Eine andere Möglichkeit die Großschreibung des Deutschen zu erklären, ist deshalb die Unterscheidung verbaler und nominaler Gruppen. Hierbei werden nicht die lexikalischen Aspekte, sondern die syntaktische Funktionalität eines Ausdrucks berücksichtigt. So folgen die Kerne nominaler Gruppen, also deren rechter Rand, den Regeln der Großschreibung, sofern sie mit einem Adjektivattribut erweiterbar sind (vgl. Günther/Nünke 2005: 11). Wann immer ein Ausdruck ein Attribut binden kann, schreibt man ihn groß. Die Grundregeln für die Großschreibung heißen deshalb nach Günther und Nünke: 1. „Wenn eine Nominalgruppe attributiv erweitert werden kann, dann wird ihr Kern großgeschrieben“ und 2. „Der Kern ist dabei in der Regel das letzte Element einer Nominalgruppe“ (s. Günther/Nünke 2005: 11). Der Vorteil von der Betrachtung der syntaktischen Funktion von Ausdrücken ist, dass die Handhabung von Substantivierungen und De-Substantivierungen vereinfacht wird. Geübt werden kann dies vor allem mit sog. „Treppengedichten“ (vgl. Günther/Nünke 2005: 13 ff.).
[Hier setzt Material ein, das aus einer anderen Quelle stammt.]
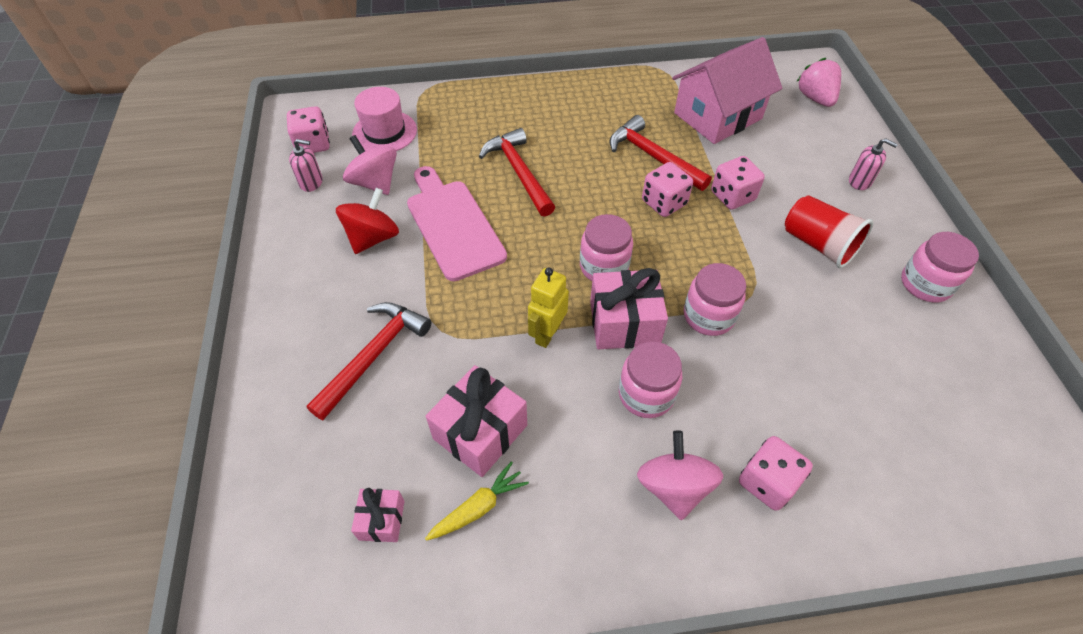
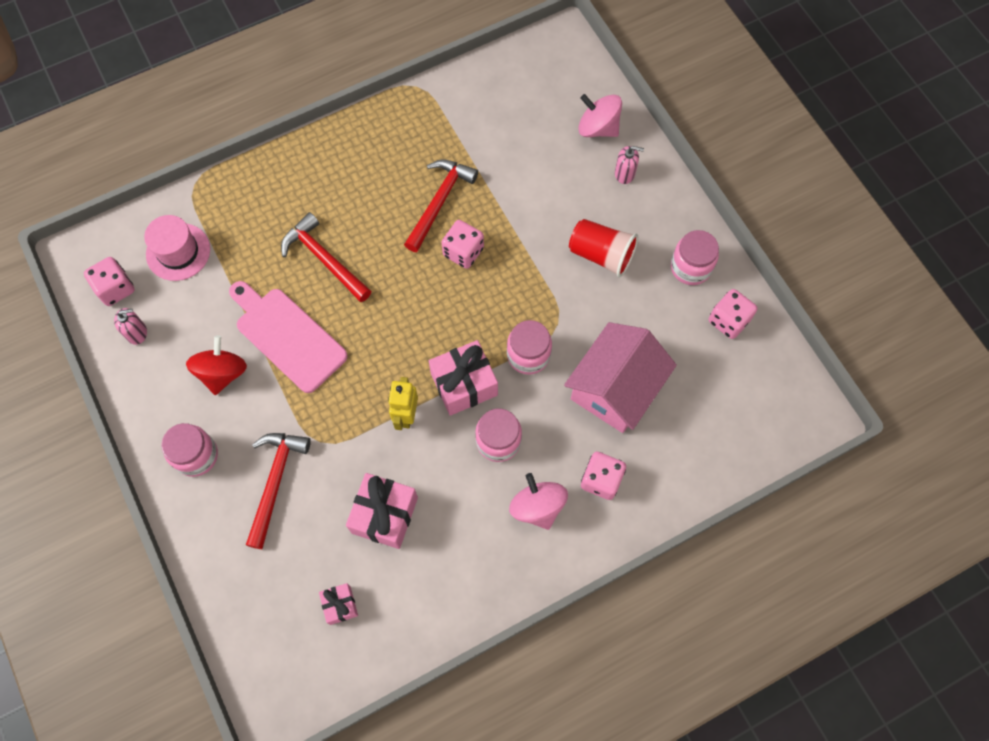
camera: 20 degrees left, 15 degrees up
pink spinning top [343,135,397,195] -> pink spinning top moved to [578,94,622,137]
yellow carrot [425,461,529,541] -> none
pink jar [580,214,633,281] -> pink jar moved to [161,423,218,477]
red hammer [610,115,712,191] -> red hammer turned 90 degrees clockwise [404,159,478,252]
pink house [672,37,782,144] -> pink house moved to [564,322,677,433]
pink dice [711,156,765,210] -> pink dice moved to [709,289,757,339]
pink strawberry [796,58,841,107] -> none

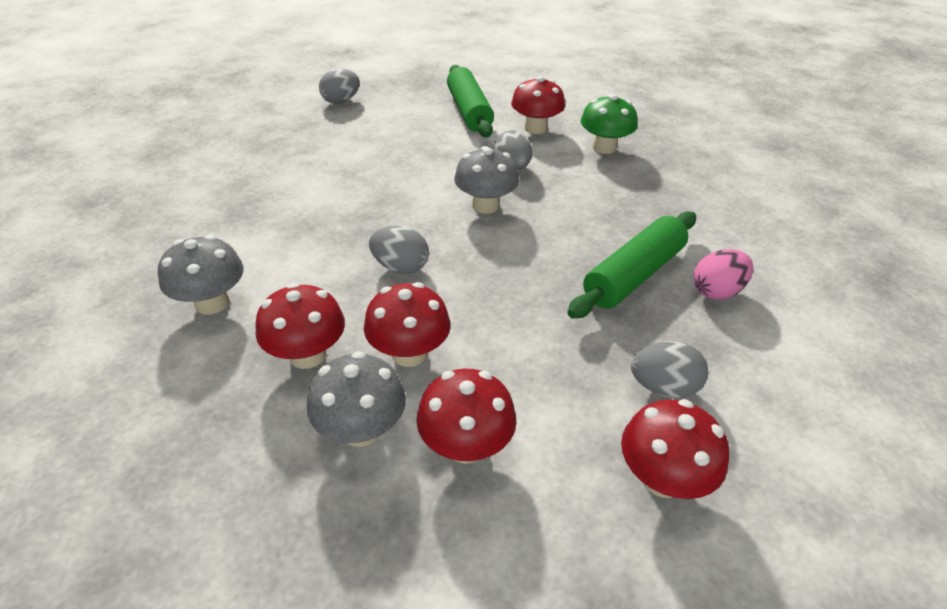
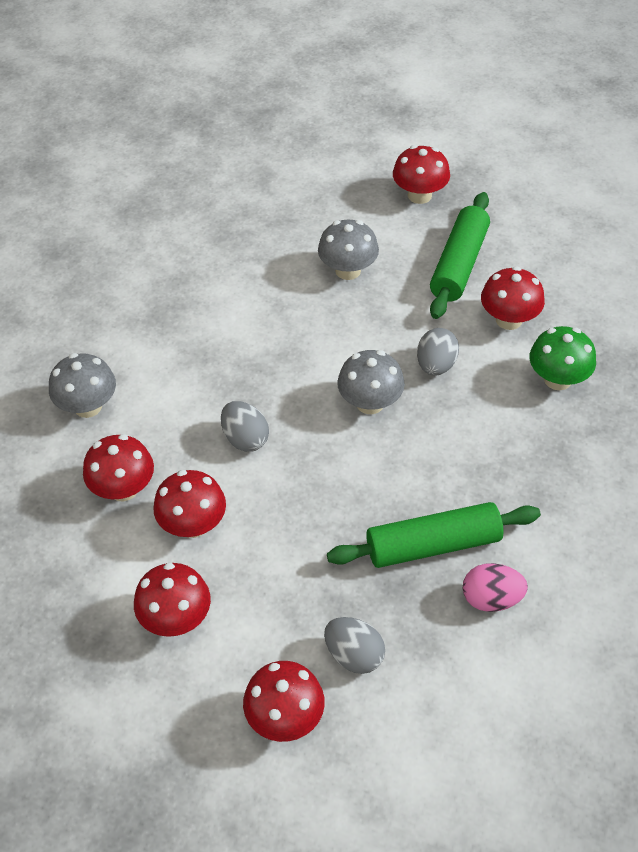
camera: 35 degrees right, 10 degrees up
grey mushroom [307,351,406,447] -> grey mushroom moved to [318,220,379,280]
grey egg [319,69,360,104] -> none
none -> red mushroom [393,145,450,204]

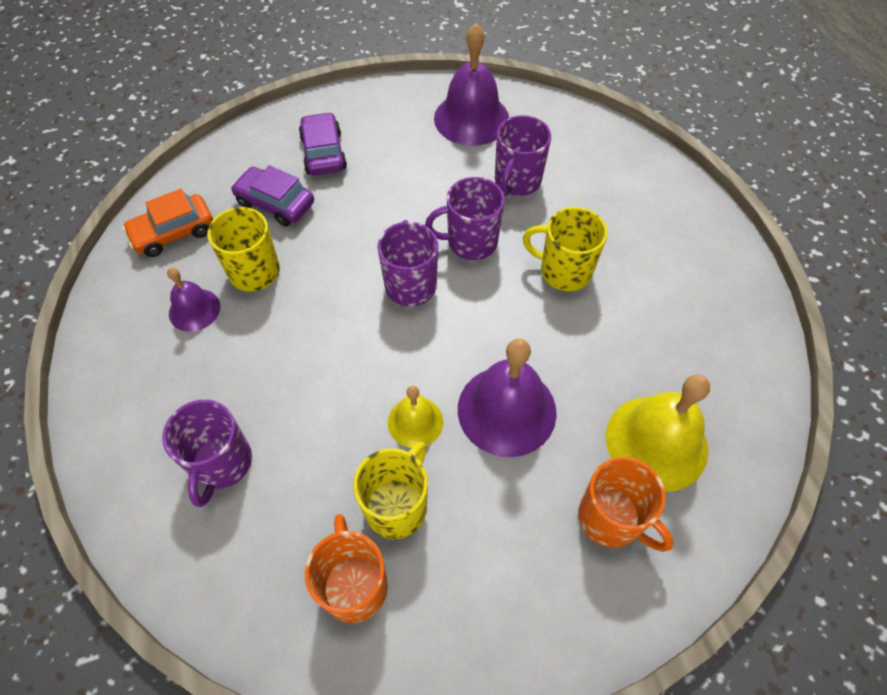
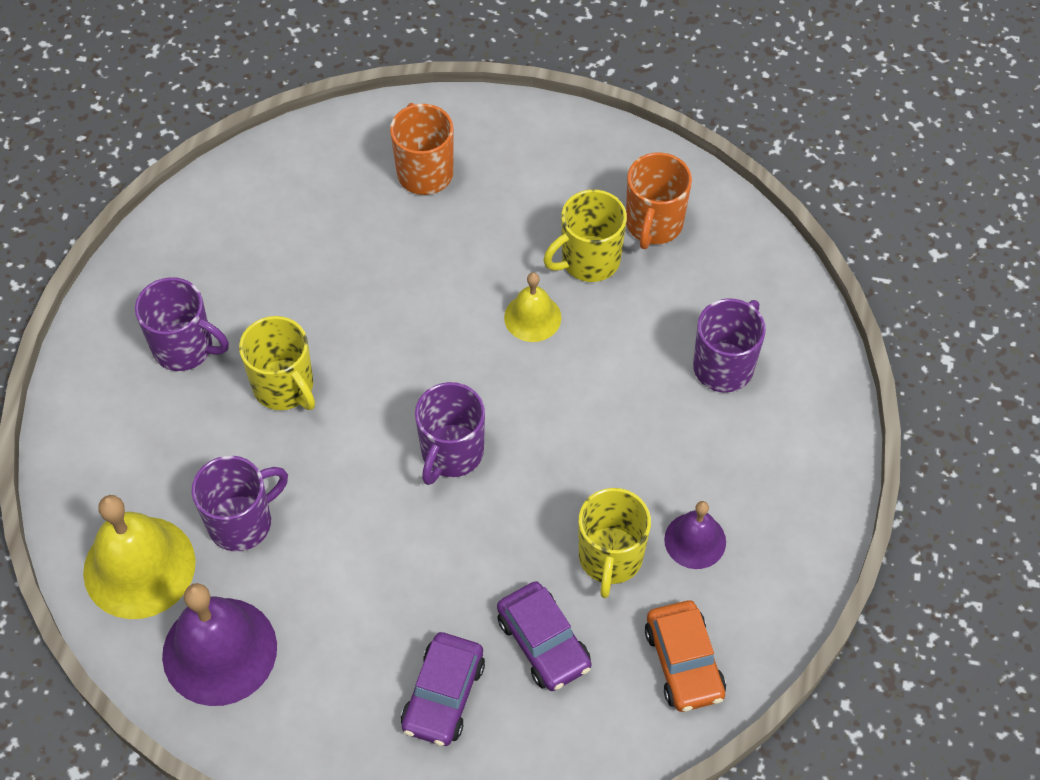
camera: 150 degrees left, 0 degrees up
orange car [122,189,213,257] -> orange car turned 75 degrees clockwise [645,600,726,712]
purple mug [425,177,505,260] -> purple mug moved to [135,277,229,371]
purple bell [458,338,557,457] -> none
yellow bell [606,375,710,492] -> yellow bell moved to [83,495,196,619]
An dieser Regelung wird jedoch kritisiert, dass auch Wörter großgeschrieben werden, die keine funktionale Rektion aufweisen (z.B. „Eis laufen“, s. Bredel/Günther 2006: 211). Zudem kann das alleinige Auftreten von Artikeln ein Kriterium sein, welches die Großschreibung voraussetzt (z.B. „im Weiteren“, s. Bredel/Günther 2006: 211).

Die satzinterne Großschreibung bringt aber auch Vorteile mit sich. Das Deutsche ist sehr beweglich, die einzelnen Satzteile sind sehr flexibel und können, je nach Bedeutungsrelevanz, hervorgehoben werden. Hierfür dient die Großschreibung als Hilfestellung, weil schnell erkannt werden kann, um was für ein Wort es sich jeweils handelt. Somit sind beim Lesen weniger Fixationen und Regressionen nötig. Die Sätze werden gegliedert und grammatische Hinweise werden gegeben. Fast jedes Wort kann durch eine Konversion substantiviert werden. Da andere Sprachen meist nicht so flexibel im Satzbau sind, ist hier eine Strukturierung durch Majuskeln nicht notwendig. Allerdings wird der variable Satzbau anders herum auch nur durch die satzinterne Großschreibung ermöglicht. Beide bedingen sich also gegenseitig. Eine Abschaffung der satzinternen Großschreibung würde demnach eventuell zu Einschränkungen der Syntax führen (vgl. Günther/Nünke 2005: 44 f.).

Dies wäre ein erster Ansatz dafür, die satzinterne Großschreibung zu befürworten. Auch wenn man die Entwicklung der Schrift betrachtet, wie sie im Folgenden dargestellt wird, können Argumente für die Schreibung mit Majuskeln gefunden werden, da sie es u.a. ermöglichten, dass mehr Menschen Texte lesen konnten.